◆ **Itemized modification records**:
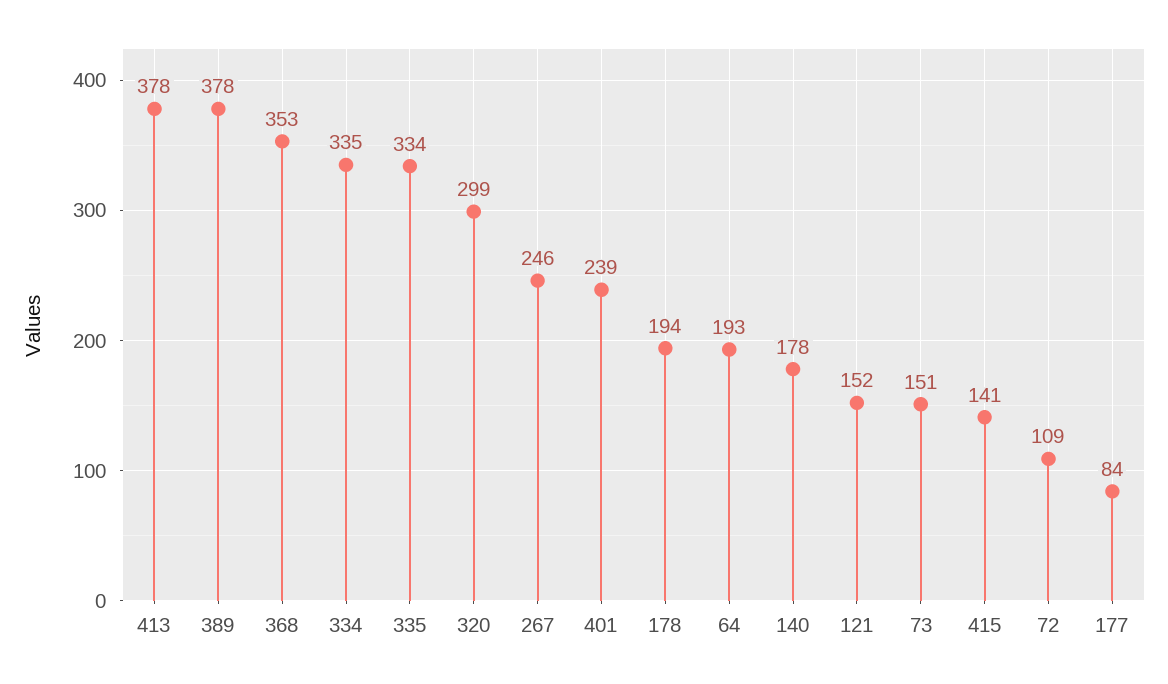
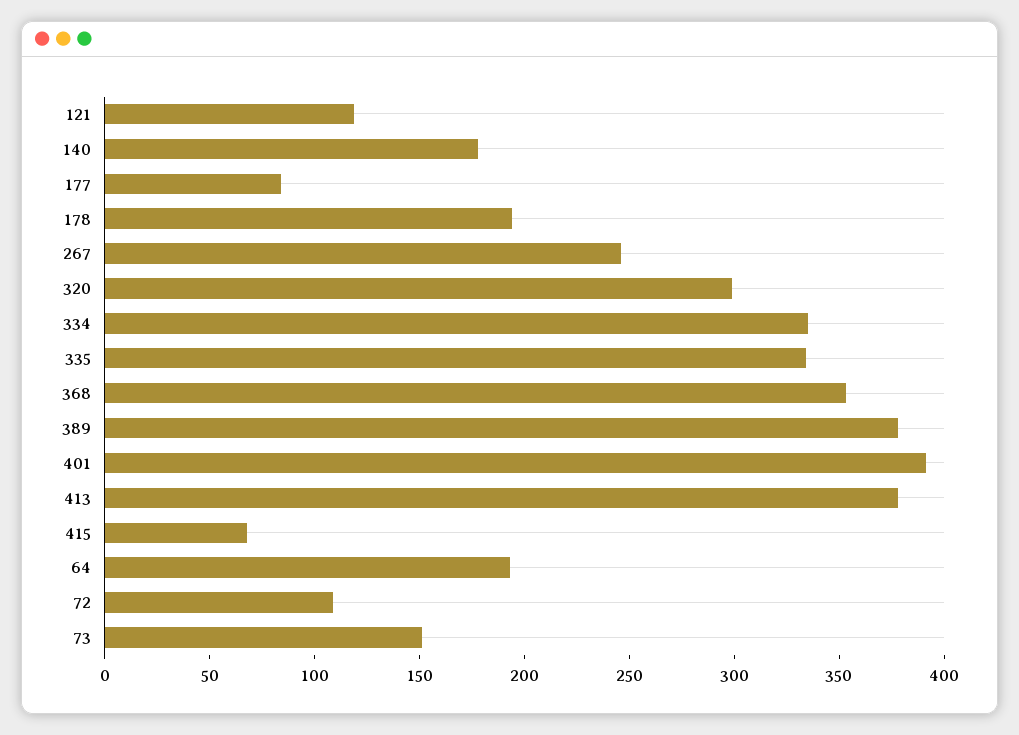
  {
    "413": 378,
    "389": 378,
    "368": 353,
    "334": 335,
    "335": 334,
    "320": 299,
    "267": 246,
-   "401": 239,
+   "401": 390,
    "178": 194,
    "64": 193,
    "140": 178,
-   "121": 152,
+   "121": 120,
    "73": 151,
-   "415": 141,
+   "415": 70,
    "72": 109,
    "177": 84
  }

◆ **WRITTEN TASK**: The answer must be a word-for-word copy of all the entries, containing no pictures.

◆ **ANSWER TO THE PROBLEM**:
  {
    "413": 378,
    "389": 378,
    "368": 353,
    "334": 335,
    "335": 334,
    "320": 299,
    "267": 246,
-   "401": 239,
+   "401": 390,
    "178": 194,
    "64": 193,
    "140": 178,
-   "121": 152,
+   "121": 120,
    "73": 151,
-   "415": 141,
+   "415": 70,
    "72": 109,
    "177": 84
  }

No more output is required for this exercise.